Stephen Cox Blog Presented by McGunegill Engine Performance
It’s difficult to imagine a more user-friendly classic motorbike than Honda’s legendary CB 350. Once the best selling motorcycle in the world, the CB 350 is still coveted as an entry-level collector’s bike today.
My CB 350 had fewer than 7,000 miles on the odometer when I purchased it. One year and 3,000 miles later, I sold it and moved on to another bike. I rode it several times per week, mostly on country roads and rural highways. I really wanted to experience a 1960s-70s era bike and the Honda offered it in spades.
The CB 350 was light and nimble. Although small compared to today’s monstrous, overpowered motorcycle engines, the 350 was considered a mid-sized bike for its time. It remains a great motorcycle for beginners. Its 36 horsepower rating is sufficient for comfortable cruising in the 50-60 mph range without intimidating a new rider.
I found a “New Old Stock” original Honda luggage rack and mounted it on my CB 350 so I could carry my gym bag or a backpack with greater ease and comfort. The rack was wide, carried everything I needed and the weight didn’t upset the balance of the bike.
Honda’s dual-carburetor 350cc twin engine seems pretty indestructible. Although my bike had fairly low mileage, I’ve spoken with many other CB owners whose bikes have gone well beyond 30,000 and sometimes even 40,000 miles. And the 350 powerplant created a truly magnificent sound when mated to Emgo’s Dunstall replica silencers. The tone was low, gentle and rumbling without the desperate “look at me” volume of some bikes.
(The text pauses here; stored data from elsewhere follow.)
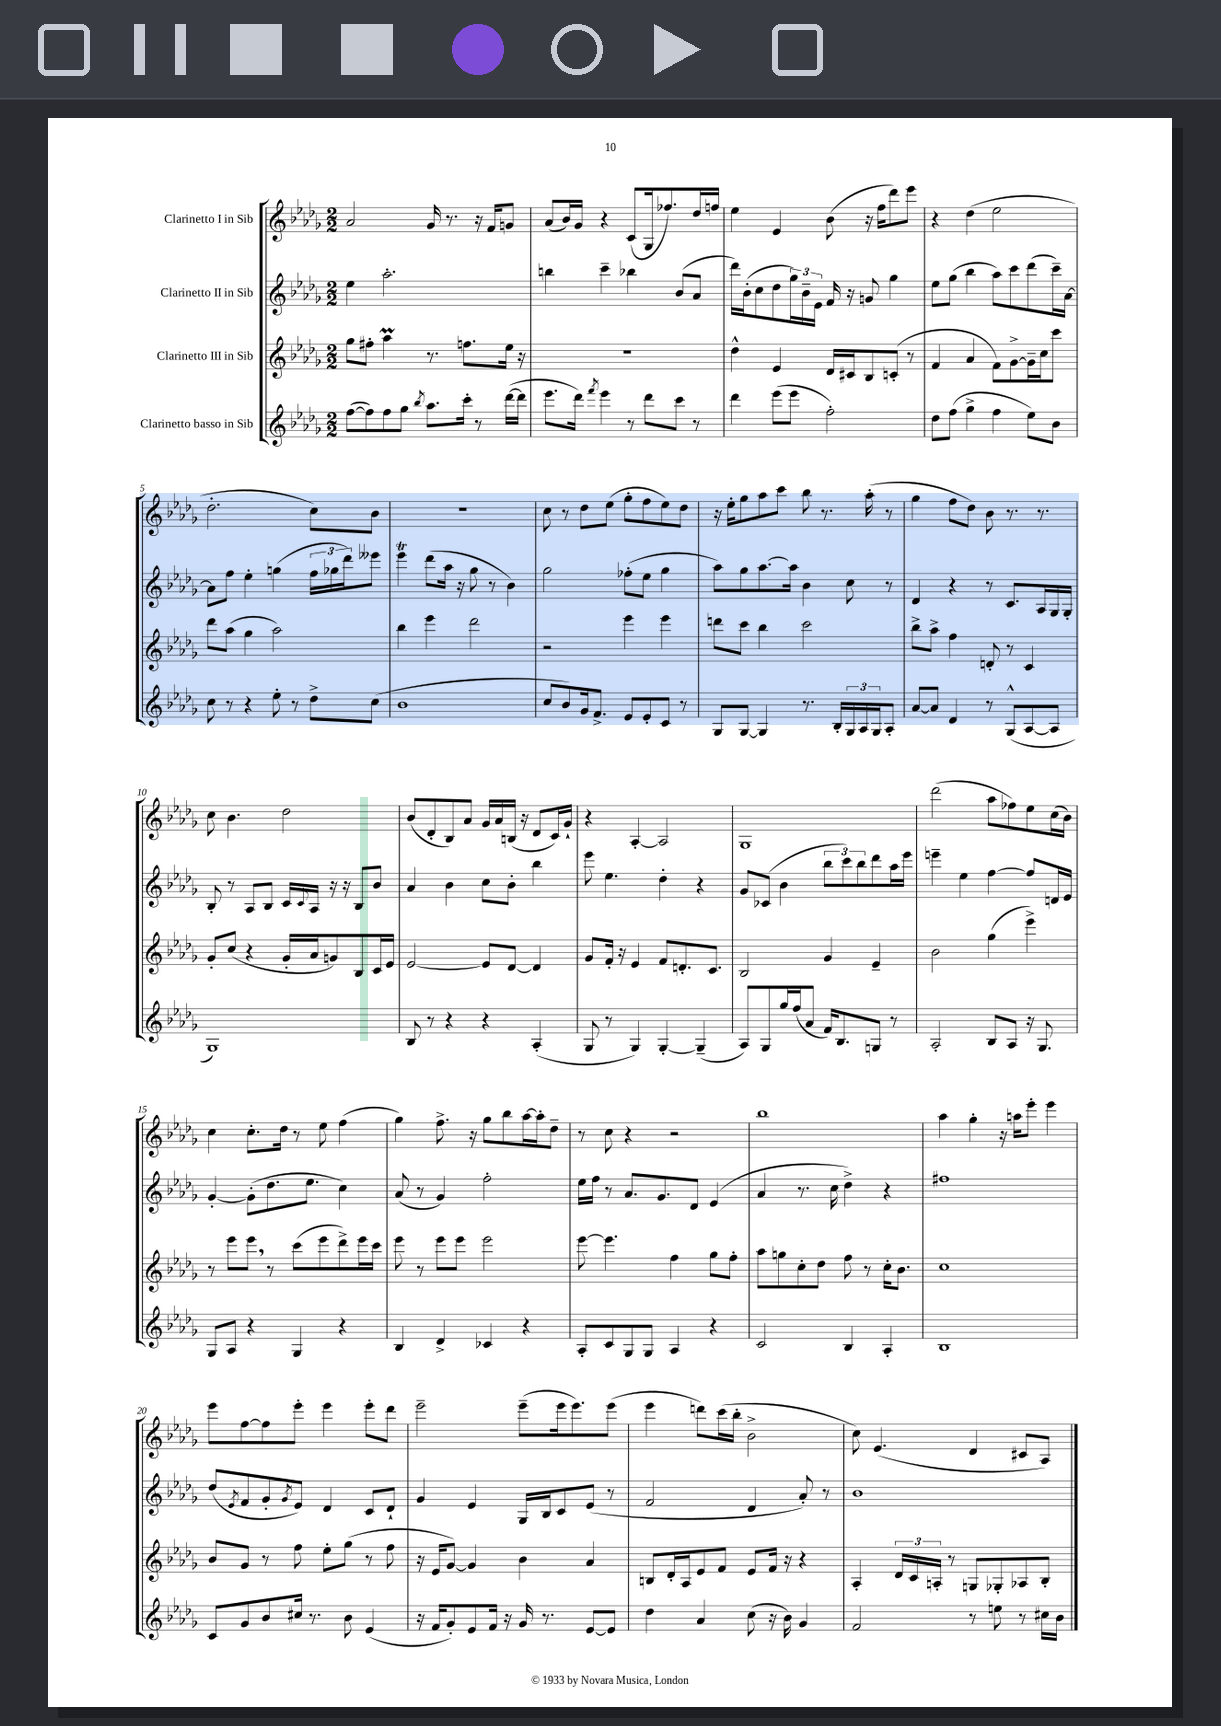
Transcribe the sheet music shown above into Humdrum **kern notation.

**kern	**kern	**kern	**kern
*staff4	*staff3	*staff2	*staff1
*clefG2	*clefG2	*clefG2	*clefG2
*k[b-e-a-d-g-]	*k[b-e-a-d-g-]	*k[b-e-a-d-g-]	*k[b-e-a-d-g-]
*M2/2	*M2/2	*M2/2	*M2/2
([8ff	8gg-	4ee-	2a-
8ff])	8ff#'	.	.
8ff	4aa-	2.aa-'	.
8gg-	.	.	.
8qbb-	.	.	.
8.aa-	8.r	.	16g-
.	.	.	8.r
16ccc'	8.ff	.	.
8r	.	.	16r
.	.	.	16f
([16ddd-	16ee-	.	8g
16ddd-]	16r	.	.
=	=	=	=
8.eee-	1r	4bb	(8a-
.	.	.	16b-)
16ddd-)	.	.	16g-
8qfff	.	.	.
4eee-	.	4ccc~	4r
8r	.	4bb-	(8c
8ddd-	.	.	16G-
.	.	.	8.ff-)
8ccc	.	(8b-	.
8r	.	8a-	16dd-
.	.	.	16ff
=	=	=	=
4ddd-	4dd-^^	16ddd-)	4ee-
.	.	(16b-'	.
.	.	8cc	.
(8eee-	4e-	8dd-	4e-
8eee-	.	24gg-)	.
.	.	24b-~	.
.	.	24e-	.
2ff')	16d-	16f	(8b-
.	16c#	16r	.
.	8B-	8g	16r
.	.	.	16ff
.	(8c'	4gg-	8ddd-)
.	8r	.	8eee-
=	=	=	=
8dd-	4f	8ee-	4r
(8ff	.	(8gg-	.
4gg-^	4a-	4bb-	(4dd-
4ff	8f)	8aa-)	2ee-
.	[8g-^	8ccc	.
8ee-)	16g-~]	(8ddd-	.
.	16cc	.	.
8b-	8ccc	16ccc~)	.
.	.	[16a-	.
=	=	=	=
8cc	8ddd-	8a-]	2.dd-'
8r	(8aa-	8ff	.
4r	4gg-	4ee-'	.
8ee-'	2aa-)	(4gg	.
8r	.	.	.
8dd-^	.	24ff	8cc)
.	.	24gg-	.
.	.	24ddd-)	.
(8cc	.	8eee--	8b-
=	=	=	=
1b-	4bb-	4eee-	1r
.	4eee-	(8ddd-	.
.	.	16aa-	.
.	.	16r	.
.	2ddd-	8gg-	.
.	.	8r	.
.	.	4b-)	.
=	=	=	=
8cc	2r	2gg-	8cc
8b-)	.	.	8r
16g-	.	.	8dd-
8.f^	.	.	.
.	.	.	(8ee-
8e-	4eee-	(8ff-'	8gg-'
8e-'	.	8ee-	8ff
8c	4eee-	4gg-	8ee-)
8r	.	.	8dd-
=	=	=	=
8G-	8ddd	8aa-)	16r
.	.	.	16ee-'
[8G-	8ccc	8gg-	8gg-
4G-]	4bb-	[8.aa-	8aa-
.	.	.	8ccc
.	.	16aa-]	.
8.r	2ccc	4b-	8bb-
.	.	.	8.r
16B-'	.	.	.
24G-	.	8cc	.
24A-	.	.	.
.	.	.	(16aa-'
24G-	.	.	.
8A-'	.	8r	8r
=	=	=	=
[8a-	8bb-^	4d-	4gg-
8a-]	8aa-^	.	.
4d-	4ff	4r	8ff
.	.	.	8dd-)
8r	8d'	8r	8b-
(8G-^^	8r	8.c	8.r
[8A-	4c	.	.
.	.	16A-	8.r
8A-]	.	16G-	.
.	.	16G-'	.
=	=	=	=
1G-)	8g-'	8B-'	8cc
.	(8cc	8r	4.b-
.	4r	8A-	.
.	.	8B-	.
.	16g-'	16c	2dd-
.	.	8qqc	.
.	16a-	16A-	.
.	8g)	16r	.
.	.	16r	.
.	8B-	8B-	.
.	16c	8b-	.
.	16e-	.	.
=	=	=	=
8B-	[2e-	4a-	(8b-
8r	.	.	8d-'
4r	.	4b-	8B-)
.	.	.	8a-
4r	8e-]	8cc	16g-
.	.	.	16a-
.	[8d-	8b-'	(16B
.	.	.	16r
(4A-'	4d-]	4bb-	8d-
.	.	.	16c)
.	.	.	16g-`
=	=	=	=
8G-	8g-	8eee-	4r
8r	16f'	4.ee-	.
.	16r	.	.
4G-)	4e-	.	[4A-'
[4G-'	8f	4dd-'	2A-]
.	8.d'	.	.
(4G-~]	.	4r	.
.	8.c	.	.
=	=	=	=
8A-)	2B-	8g-	1G-
8G-	.	(8c-	.
16gg-	.	4b-	.
(16ff	.	.	.
8a-	.	.	.
16f)	4g-	12bb-	.
8.B-	.	.	.
.	.	12ccc)	.
.	.	12bb-	.
8G	4e-~	8ddd-	.
8r	.	16aa-	.
.	.	16eee-	.
=	=	=	=
2A-'	2b-	4eee~	(2ddd-
.	.	4ee-	.
8B-	(4gg-	[4ff	8aa-
8A-	.	.	8ff-)
16r	4eee-^)	8ff]	8ee-
8.G-	.	.	.
.	.	16d	(16cc
.	.	16e-	16b-)
=	=	=	=
8G-	8r	[4g-'	4cc
8A-	8eee-	.	.
4r	8eee-	(8g-']	8.cc'
.	8r	8.dd-	.
.	.	.	16dd-
4G-	(8ccc	.	8r
.	.	8.ee-	.
.	8eee-	.	8ee-
4r	8ddd-^)	4cc)	(4ff
.	16eee-	.	.
.	16ccc	.	.
=	=	=	=
4B-	8eee-	(8a-	4gg-)
.	8r	8r	.
4d-^	8eee-	4g-)	8.ff^
.	8eee-	.	.
.	.	.	16r
4c-	2eee-	2ff'	8gg-
.	.	.	8bb-
4r	.	.	[16aa-
.	.	.	16aa-']
.	.	.	8dd-~
=	=	=	=
8A-'	[8eee-	16ee-	8r
.	.	16ff	.
8c	4.eee-]	8r	8cc
8G-	.	8.a-	4r
8G-	.	.	.
.	.	8.g-	.
4A-	4ff	.	2r
.	.	8d-	.
4r	8gg-	(4e-	.
.	8ff'	.	.
=	=	=	=
2c	8aa-	4a-	1bb-
.	8gg	.	.
.	8cc'	8.r	.
.	8dd-	.	.
.	.	16cc	.
4B-	8ff	4dd-^)	.
.	8r	.	.
4A-'	16cc'	4r	.
.	8.b-	.	.
=	=	=	=
1B-	1cc	1ff#	4aa-
.	.	.	4gg-'
.	.	.	16r
.	.	.	16aa
.	.	.	8eee-'
.	.	.	4eee-
=	=	=	=
8c	8b-	(8dd-	8eee-
.	.	8qe-	.
8g-	8g-	8f	[8ff
8b-	8r	8g-'	8ff]
.	.	8qg-	.
16cc#	8ff	8e-)	8eee-'
8.r	.	.	.
.	8ee-'	4d-	4eee-
8b-	(8gg-	.	.
(4e-	8r	8c	8eee-'
.	8ff	8d-`	8ddd-
=	=	=	=
16r	16r	4g-	2eee-~
16f	16e-	.	.
8g-')	[8g-)	.	.
8e-	4g-]	4e-	.
16f	.	.	.
16r	.	.	.
16g-	4b-	16G-	(8eee-~
8.r	.	16B-	.
.	.	8c	16eee-
.	.	.	8.eee-)
[8e-	4a-	(8e-	.
8e-]	.	8r	(8eee-
=	=	=	=
4dd-	8B	2f	4eee-
.	16d-'	.	.
.	16A-	.	.
4a-	8e-	.	8ddd)
.	8f	.	(16ccc
.	.	.	16bb-'
(8cc	8e-	4d-	2b-^
16r	16f	.	.
16b-)	16r	.	.
4g-	4r	8a-')	.
.	.	8r	.
=	=	=	=
2f	4A-'	1b-	8cc)
.	.	.	(4.e-
.	24d-	.	.
.	24c	.	.
.	24A'	.	.
.	8r	.	.
8r	8G	.	4d-
8ee	8G-'	.	.
8r	8A-	.	8c#
16cc#	8B-'	.	8A-)
16b-	.	.	.
==	==	==	==
*-	*-	*-	*-
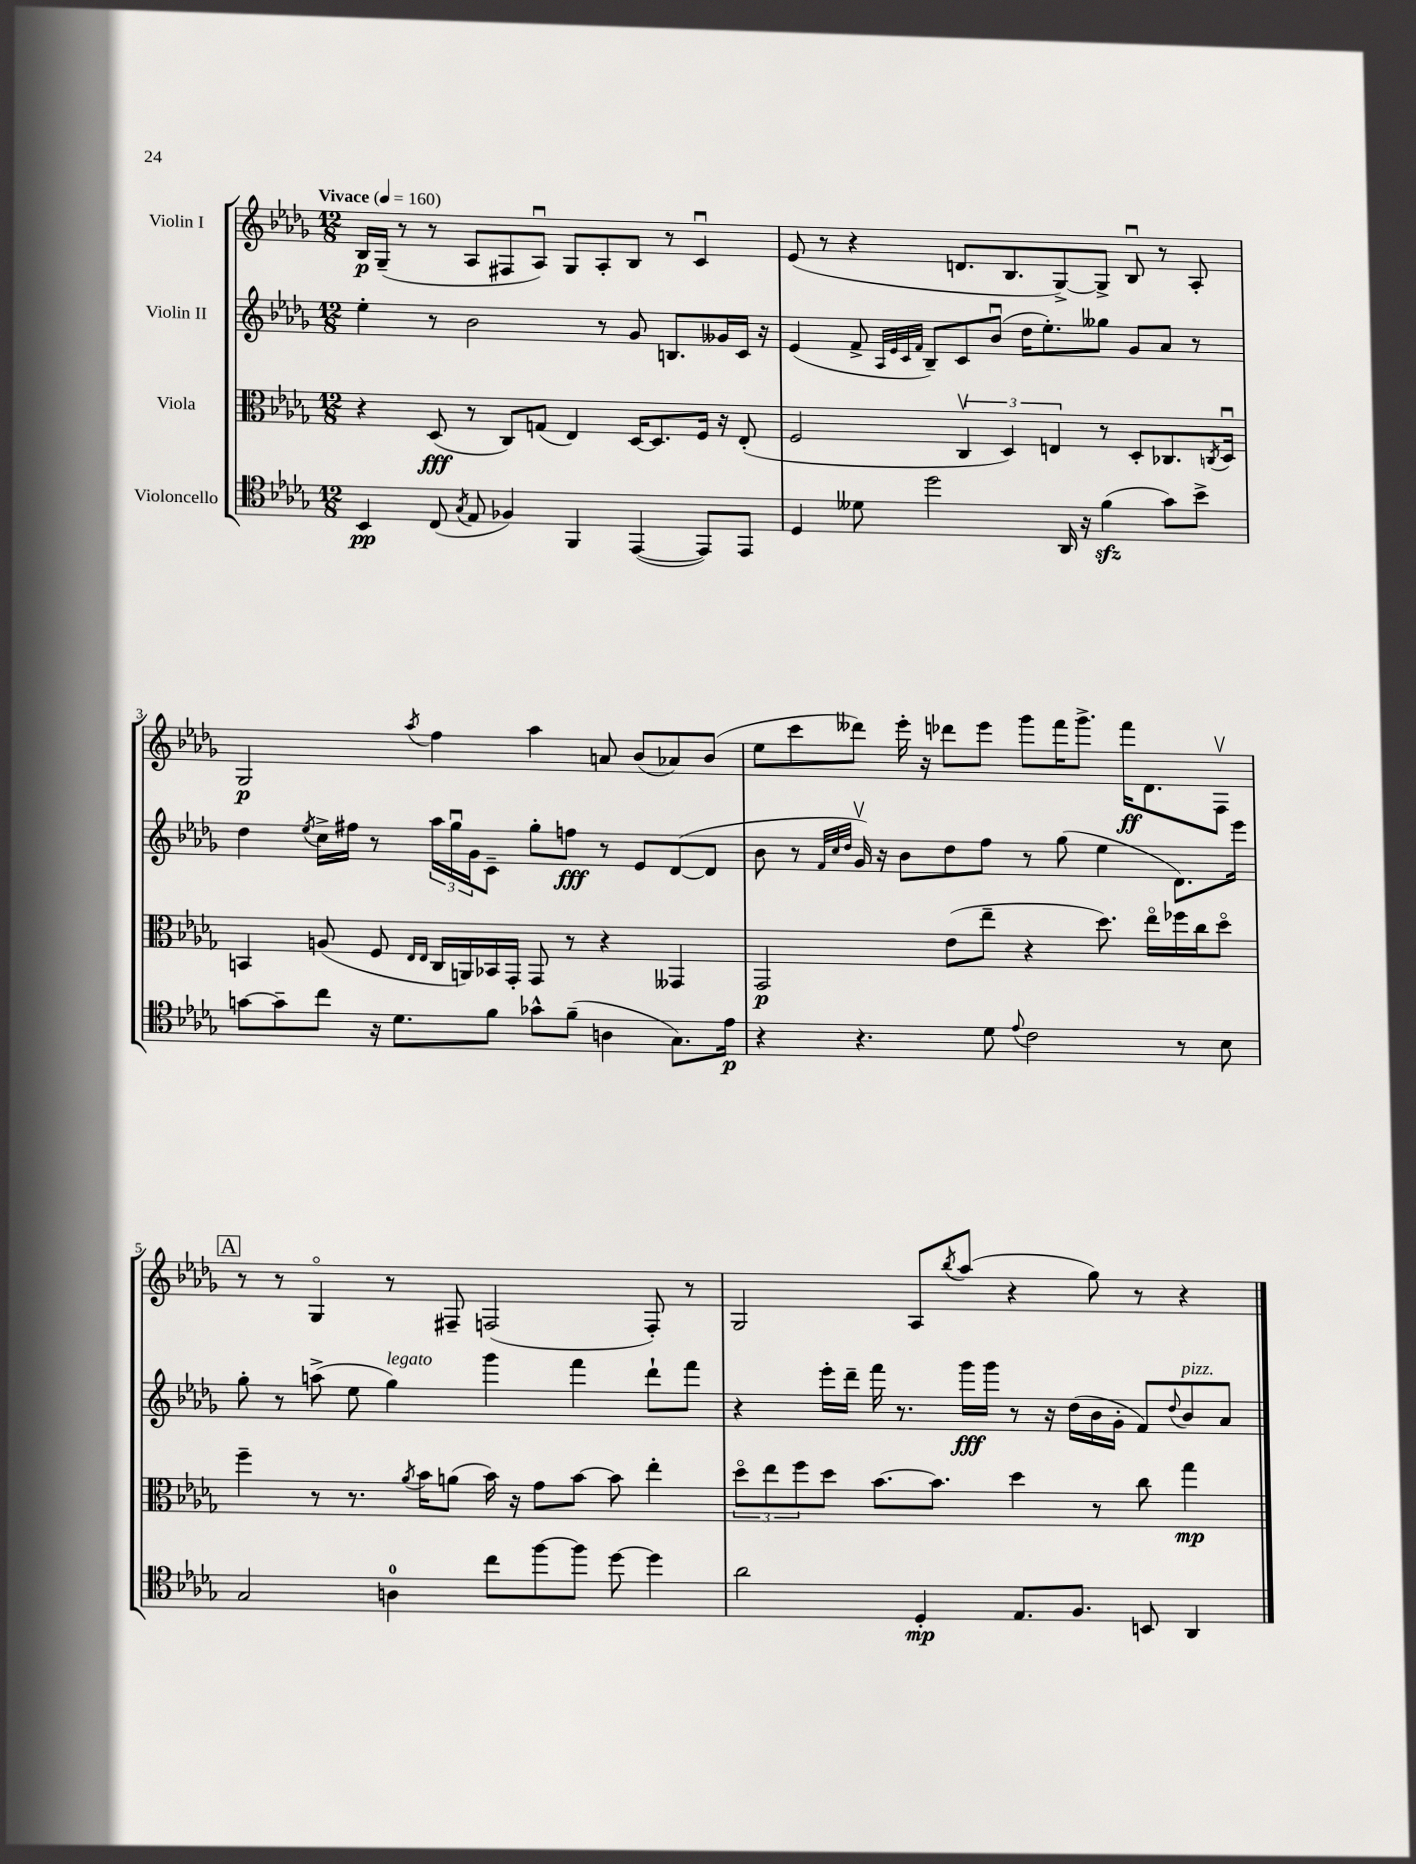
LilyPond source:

<<
\new StaffGroup <<
\new Staff = "s0" \with { instrumentName = "Violin I" } {
    \clef treble \key des \major \numericTimeSignature \time 12/8 \tempo "Vivace" 4 = 160
    bes16\p ges16--( r8 r8 aes8 fis8 aes8\downbow) ges8 aes8-. bes8 r8 c'4\downbow |
    ees'8( r8 r4 d'8. bes8. ges8~->) ges8-> bes8\downbow r8 aes8-. |
    ges2\p \acciaccatura { aes''8 } f''4 aes''4 a'8 bes'8( aes'8) bes'8( |
    ees''8 c'''8 deses'''8) ees'''16-. r16 des'''8 ees'''8 ges'''8 f'''16 ges'''8.-> f'''16\ff des'8. f8\upbow |
    \mark \markup { \box "A" } r8 r8 ges4\flageolet r8 fis8-- f2( f8-.) r8 |
    ges2 aes8 \acciaccatura { bes''8 } aes''8( r4 ges''8) r8 r4 \bar "|." |
}
\new Staff = "s1" \with { instrumentName = "Violin II" } {
    \clef treble \key des \major \numericTimeSignature \time 12/8
    ees''4-. r8 bes'2 r8 ges'8 b8. geses'16 c'16 r16 |
    ees'4( f'8-> \grace { aes32 ees'32 c'32 f'32 } bes8--) c'8 bes'8\downbow( des''16 ees''8.-.) geses''8 ges'8 aes'8 r8 |
    des''4 \acciaccatura { ees''8 } c''16-> fis''16 r8 \tuplet 3/2 { aes''16 ges''16\downbow ges'16 } c'8-- ges''8-. f''8\fff r8 ees'8 des'8~( des'8 |
    bes'8 r8 \grace { f'32 c''32 des''32 } ges'16\upbow) r16 bes'8 des''8 f''8 r8 ges''8( ees''4 des'8.) ees'''16 |
    \mark \markup { \box "A" } ges''8-. r8 a''8->( ees''8 ges''4^\markup { \italic "legato" }) ges'''4 f'''4 des'''8-! f'''8 |
    r4 ees'''16-. des'''16-- f'''16 r8. ges'''16\fff ges'''16 r8 r16 des''16( bes'16 ges'16-. f'8) \appoggiatura { des''8 } bes'8^\markup { \italic "pizz." } aes'8 \bar "|." |
}
\new Staff = "s2" \with { instrumentName = "Viola" } {
    \clef alto \key des \major \numericTimeSignature \time 12/8
    r4 des8\fff( r8 c8) g8( ees4) des16~ des8. f16 r16 ees8-.( |
    f2 \tuplet 3/2 { c4\upbow des4) e4 } r8 des8-. ces8. \acciaccatura { c8 } des16\downbow |
    b,4 a8( f8 \grace { ees16 ees16 } c16 a,16) bes,16 ges,16-. ges,8 r8 r4 geses,4 |
    ges,2\p ees'8( ees''8-- r4 des''8.) ees''16\flageolet fes''16 c''16 des''8\flageolet |
    \mark \markup { \box "A" } f''4-- r8 r8. \acciaccatura { aes'8 } bes'16 a'8( bes'16) r16 ges'8 bes'8~ bes'8 ees''4-. |
    \tuplet 3/2 { des''8\flageolet ees''8 f''8 } des''8 bes'8.~ bes'8. des''4 r8 c''8 ges''4\mp \bar "|." |
}
\new Staff = "s3" \with { instrumentName = "Violoncello" } {
    \clef tenor \key des \major \numericTimeSignature \time 12/8
    bes,4\pp c8( \acciaccatura { ges8 } ees8 fes4) f,4 ees,4~( ees,8) ees,8 |
    des4 deses'8 des''2 aes,16 r16 f'4\sfz( ges'8) bes'8-> |
    g'8~ g'8-- c''8 r16 des'8. f'8 ges'8-^ f'8--( a4 ges8.) ees'16\p |
    r4 r4. des'8 \appoggiatura { ees'8 } c'2 r8 bes8 |
    \mark \markup { \box "A" } ges2 a4-0 c''8 f''8~ f''8 des''8~ des''4 |
    aes'2 des4-.\mp ees8. f8. b,8 aes,4 \bar "|." |
}
>>
>>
The engine redlines at 9200 revs, but I never accelerated beyond 8000. There was no need. The little Honda pulled hard between 5000 and 7000 rpm’s and was reasonably tame at 65 miles an hour. If you need more than that, I recommend a bigger bike. The CB 350 really hits its stride between 40 and 55 miles per hour. The engine wasn’t comfortable at less than 2000 revs, but at 3500 to 4500 it felt perfect.
Maintenance on the Honda was fairly straightforward. It used oil, but only in microscopic amounts. Not bad for a 45-year-old bike. It ran without complaint on 87 octane fuel so long as I faithfully used STA-BIL 360 Fuel Stabilizer in every tank. Failure to do so would have been disastrous because today’s ethanol-laced fuels induct moisture and attack every gasket and seal in the fuel system. With STA-BIL in the tank, the engine never missed a beat and suffered no damage from ethanol whatsoever.
My Honda CB 350 averaged 37 miles per gallon of fuel. That number remained largely unchanged regardless of what brand of fuel I used or whether I was riding primarily on the highway or city streets.
Fuel mileage was, however, sensitive to spark plug condition. The plugs fouled regularly and if ignored, would foul to the point of stalling the engine. Cleaning or replacing the spark plugs about every 600 miles seemed to do the trick. The only other way to seriously alter fuel mileage was through consistent hard acceleration, in which case fuel mileage would drop to about 30 mpg. The maintenance routine wasn’t bad at all and reminded me why these bikes were considered so reliable back in the 1970s.
Time machines aren’t cheap, but the Honda CB 350 is. For less than $4,000 you can still go back in time and experience the 1970s in all their glory. The slightly too-soft ride, mildly stiff throttle and minor vibration aren’t annoying or severe, but they’re just enough to constantly remind you that 1971 wasn’t such a bad place to be.